The Bureau of Labor Statistics recently released the latest Union Members Summary. The report shows how union membership in the United States changed from 2016 to 2017.
Some of the news isn’t great: the union membership rate, which measures the percentage of workers who belong to unions, was unchanged at 10.7 percent. However, the total number of wage and salary workers belonging to unions edged up by 262,000 from the year prior. The number of union members is now at 14.8 million.
Millennials Accounted for a Large Percentage of the Growth
There were 262,000 new union members last year, and 198,000 of them were under the age of 35. That accounts for more than three-quarters of the gain, despite the fact that these young workers only make up 40 percent of the total employment population.
The number of workers between the ages of 35 and 54 who are union members declined over the course of 2017. Numbers were also up among members ages 55 and older, but not at the surprising rate measured among the group under the age of 35.There were 262,000 new union members last year, and 198,000 of them were under the age of 35.Click To Tweet
Trends May Be Changing
Union membership among young workers is generally lower than the rates of membership among older workers. Currently, about 7.7 percent of workers ages 16 through 34 are member of a union. The rate is 12.6 percent for workers ages 35 and above. However, the Economic Policy Institute (EPI) notes that of the 858,000 new jobs for workers under the age of 35 last year, almost one in four were union jobs. This trend could continue to impact union membership rates for years to come.

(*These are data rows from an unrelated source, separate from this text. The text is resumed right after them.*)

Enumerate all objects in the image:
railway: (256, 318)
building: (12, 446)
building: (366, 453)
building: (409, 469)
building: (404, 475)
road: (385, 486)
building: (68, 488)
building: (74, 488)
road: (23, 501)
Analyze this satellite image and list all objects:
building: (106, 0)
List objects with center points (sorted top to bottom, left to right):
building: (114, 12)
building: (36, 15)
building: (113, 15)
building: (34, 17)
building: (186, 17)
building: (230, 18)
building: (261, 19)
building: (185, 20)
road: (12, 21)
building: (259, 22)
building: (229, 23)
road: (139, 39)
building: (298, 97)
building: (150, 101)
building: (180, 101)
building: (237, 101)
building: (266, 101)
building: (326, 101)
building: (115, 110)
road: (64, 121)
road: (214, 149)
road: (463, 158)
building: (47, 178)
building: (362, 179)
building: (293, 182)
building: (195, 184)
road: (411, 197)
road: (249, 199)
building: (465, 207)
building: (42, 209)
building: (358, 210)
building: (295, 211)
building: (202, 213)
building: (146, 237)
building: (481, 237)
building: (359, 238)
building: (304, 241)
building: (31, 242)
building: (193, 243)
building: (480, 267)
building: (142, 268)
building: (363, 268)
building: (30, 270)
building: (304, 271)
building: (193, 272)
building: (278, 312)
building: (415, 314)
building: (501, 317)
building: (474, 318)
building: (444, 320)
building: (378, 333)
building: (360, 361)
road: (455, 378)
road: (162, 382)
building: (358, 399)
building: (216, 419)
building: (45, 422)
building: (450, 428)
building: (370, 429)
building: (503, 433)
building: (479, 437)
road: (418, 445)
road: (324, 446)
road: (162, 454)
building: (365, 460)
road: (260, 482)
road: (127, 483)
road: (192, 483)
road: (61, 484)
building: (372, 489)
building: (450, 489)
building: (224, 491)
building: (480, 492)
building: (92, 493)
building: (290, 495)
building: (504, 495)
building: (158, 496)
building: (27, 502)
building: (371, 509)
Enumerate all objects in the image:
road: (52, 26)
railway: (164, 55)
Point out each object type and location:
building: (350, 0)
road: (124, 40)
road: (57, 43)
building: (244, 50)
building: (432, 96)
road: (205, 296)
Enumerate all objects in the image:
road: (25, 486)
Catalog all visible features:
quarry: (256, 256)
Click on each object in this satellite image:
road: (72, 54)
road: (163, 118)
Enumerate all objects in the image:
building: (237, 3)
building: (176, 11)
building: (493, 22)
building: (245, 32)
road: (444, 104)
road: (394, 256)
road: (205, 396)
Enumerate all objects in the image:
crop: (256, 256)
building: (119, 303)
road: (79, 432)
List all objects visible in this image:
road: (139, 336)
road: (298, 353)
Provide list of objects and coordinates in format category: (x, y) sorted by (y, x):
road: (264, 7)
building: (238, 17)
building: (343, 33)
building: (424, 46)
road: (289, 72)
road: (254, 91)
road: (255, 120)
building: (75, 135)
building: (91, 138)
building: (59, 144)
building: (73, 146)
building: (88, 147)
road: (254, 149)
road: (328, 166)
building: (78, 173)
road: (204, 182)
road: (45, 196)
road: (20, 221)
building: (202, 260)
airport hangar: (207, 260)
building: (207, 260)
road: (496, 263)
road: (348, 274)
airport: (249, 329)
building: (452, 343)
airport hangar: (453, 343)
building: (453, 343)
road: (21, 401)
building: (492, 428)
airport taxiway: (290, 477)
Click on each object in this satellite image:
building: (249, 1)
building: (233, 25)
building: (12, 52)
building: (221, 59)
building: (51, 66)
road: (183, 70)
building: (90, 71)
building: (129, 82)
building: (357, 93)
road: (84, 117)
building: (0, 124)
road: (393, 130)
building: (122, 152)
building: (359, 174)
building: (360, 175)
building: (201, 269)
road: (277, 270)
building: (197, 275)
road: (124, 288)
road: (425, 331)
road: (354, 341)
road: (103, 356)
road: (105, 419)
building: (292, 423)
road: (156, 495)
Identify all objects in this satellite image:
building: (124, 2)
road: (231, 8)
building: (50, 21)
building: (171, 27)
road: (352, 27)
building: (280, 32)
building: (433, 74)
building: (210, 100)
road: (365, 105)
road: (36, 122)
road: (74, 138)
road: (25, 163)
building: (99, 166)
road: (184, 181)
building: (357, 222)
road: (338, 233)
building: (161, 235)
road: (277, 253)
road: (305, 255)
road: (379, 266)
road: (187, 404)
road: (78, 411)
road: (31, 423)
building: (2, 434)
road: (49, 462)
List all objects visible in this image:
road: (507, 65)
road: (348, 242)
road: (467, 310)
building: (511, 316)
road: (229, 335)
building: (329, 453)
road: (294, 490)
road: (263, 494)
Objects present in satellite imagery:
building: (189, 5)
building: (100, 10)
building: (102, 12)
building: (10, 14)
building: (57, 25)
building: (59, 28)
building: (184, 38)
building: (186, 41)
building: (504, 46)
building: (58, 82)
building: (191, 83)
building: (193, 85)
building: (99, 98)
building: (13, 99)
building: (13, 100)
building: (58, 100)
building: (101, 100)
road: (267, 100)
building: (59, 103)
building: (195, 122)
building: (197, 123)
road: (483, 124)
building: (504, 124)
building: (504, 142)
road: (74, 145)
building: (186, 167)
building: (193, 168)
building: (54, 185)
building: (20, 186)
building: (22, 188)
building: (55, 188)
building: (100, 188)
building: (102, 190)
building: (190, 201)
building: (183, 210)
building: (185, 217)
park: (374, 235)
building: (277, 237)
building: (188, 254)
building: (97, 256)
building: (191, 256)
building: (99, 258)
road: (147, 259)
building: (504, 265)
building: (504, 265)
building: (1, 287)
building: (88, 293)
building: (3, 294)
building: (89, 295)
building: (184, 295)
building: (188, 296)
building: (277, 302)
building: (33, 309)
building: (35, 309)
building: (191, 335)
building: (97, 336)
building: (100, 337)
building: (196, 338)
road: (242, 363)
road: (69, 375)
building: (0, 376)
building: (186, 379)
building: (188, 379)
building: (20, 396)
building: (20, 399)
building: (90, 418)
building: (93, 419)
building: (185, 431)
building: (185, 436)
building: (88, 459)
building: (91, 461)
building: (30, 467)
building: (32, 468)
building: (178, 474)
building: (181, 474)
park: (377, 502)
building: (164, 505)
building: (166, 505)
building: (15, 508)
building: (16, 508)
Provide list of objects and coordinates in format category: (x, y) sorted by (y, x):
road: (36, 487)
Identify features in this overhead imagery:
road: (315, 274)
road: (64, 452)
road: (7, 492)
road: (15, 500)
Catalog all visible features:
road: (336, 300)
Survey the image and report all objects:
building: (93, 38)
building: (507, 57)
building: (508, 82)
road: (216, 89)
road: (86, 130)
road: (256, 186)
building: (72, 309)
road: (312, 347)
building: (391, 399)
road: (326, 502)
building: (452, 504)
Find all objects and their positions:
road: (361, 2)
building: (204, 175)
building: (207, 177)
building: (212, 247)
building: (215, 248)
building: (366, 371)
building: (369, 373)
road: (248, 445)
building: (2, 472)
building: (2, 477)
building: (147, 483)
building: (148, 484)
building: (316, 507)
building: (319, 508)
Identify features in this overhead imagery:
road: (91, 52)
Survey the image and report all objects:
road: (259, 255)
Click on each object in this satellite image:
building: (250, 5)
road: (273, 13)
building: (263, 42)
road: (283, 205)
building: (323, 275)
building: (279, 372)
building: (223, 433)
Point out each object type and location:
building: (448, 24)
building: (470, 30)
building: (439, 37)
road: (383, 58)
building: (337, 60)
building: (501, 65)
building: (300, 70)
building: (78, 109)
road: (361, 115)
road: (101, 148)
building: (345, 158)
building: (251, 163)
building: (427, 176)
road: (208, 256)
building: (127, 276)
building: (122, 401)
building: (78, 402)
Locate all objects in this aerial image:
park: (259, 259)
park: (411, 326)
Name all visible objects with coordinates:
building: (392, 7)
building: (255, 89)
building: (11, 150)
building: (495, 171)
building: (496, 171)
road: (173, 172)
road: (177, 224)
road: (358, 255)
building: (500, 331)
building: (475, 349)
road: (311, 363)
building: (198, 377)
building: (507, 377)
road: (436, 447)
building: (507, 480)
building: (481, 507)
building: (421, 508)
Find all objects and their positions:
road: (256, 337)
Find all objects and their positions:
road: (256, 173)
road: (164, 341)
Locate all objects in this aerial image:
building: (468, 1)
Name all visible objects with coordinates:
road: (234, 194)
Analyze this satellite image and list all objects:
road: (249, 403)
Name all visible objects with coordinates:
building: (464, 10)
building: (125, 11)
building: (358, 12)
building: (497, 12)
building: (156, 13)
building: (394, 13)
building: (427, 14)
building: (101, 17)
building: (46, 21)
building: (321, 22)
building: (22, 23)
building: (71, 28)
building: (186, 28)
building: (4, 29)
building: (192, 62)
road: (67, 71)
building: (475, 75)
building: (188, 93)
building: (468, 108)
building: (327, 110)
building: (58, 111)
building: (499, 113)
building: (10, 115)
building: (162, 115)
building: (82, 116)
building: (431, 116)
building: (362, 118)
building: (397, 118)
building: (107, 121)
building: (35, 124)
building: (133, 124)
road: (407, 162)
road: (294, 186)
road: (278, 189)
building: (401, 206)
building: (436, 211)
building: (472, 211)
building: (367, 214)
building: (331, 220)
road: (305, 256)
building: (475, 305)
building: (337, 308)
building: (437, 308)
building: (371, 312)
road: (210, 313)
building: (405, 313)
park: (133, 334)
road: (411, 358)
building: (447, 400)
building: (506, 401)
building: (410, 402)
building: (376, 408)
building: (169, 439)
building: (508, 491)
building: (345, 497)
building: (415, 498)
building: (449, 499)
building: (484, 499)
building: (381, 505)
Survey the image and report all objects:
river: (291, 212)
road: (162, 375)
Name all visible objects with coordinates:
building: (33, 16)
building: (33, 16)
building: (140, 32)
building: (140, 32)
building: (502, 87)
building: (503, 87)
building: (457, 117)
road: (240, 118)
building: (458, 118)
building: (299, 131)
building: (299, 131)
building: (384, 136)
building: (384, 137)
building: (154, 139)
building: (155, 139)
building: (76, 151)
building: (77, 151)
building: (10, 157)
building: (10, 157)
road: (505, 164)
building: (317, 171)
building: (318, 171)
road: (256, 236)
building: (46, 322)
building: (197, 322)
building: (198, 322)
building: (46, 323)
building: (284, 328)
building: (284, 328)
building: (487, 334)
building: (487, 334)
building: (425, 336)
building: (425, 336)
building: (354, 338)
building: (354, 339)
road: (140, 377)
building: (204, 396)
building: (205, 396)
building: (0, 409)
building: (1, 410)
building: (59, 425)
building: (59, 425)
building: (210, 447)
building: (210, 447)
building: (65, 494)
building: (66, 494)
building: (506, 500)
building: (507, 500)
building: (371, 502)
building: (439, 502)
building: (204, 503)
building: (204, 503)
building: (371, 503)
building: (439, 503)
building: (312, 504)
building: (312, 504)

The EPI also explains that young workers are joining unions for other reasons, including increased work insecurity, the rise of part-time work and unpaid internships and an increase in numbers of contract workers.
The impact of the great recession also may have helped millennials understand the importance of unionizing.
Millennials Appreciate Unions
The Pew Research Center released a report a few years back that reflects this generation’s appreciation of unions. Researchers found that 55 percent of millennials have a favorable view of unions. Only 29 percent said they view them negatively.
Across the board, millennials seem to support unions more than their older peers. Only 31 percent of Republicans aged 35-49 view unions favorably; 51 percent see them unfavorably. But among Republicans aged 18-34, 45 percent have a favorable view of unions, while 44 percent have an unfavorable one.
Labor unions have a long history of helping workers in this country. They protect collective-bargaining power and negotiate better hours, wages, benefits, job security and working conditions.
Thankfully, younger workers seem to understand the importance of unions. Let’s hope, for the sake of all workers, that it’s enough to allow unions to continue to do their vital work for decades to come.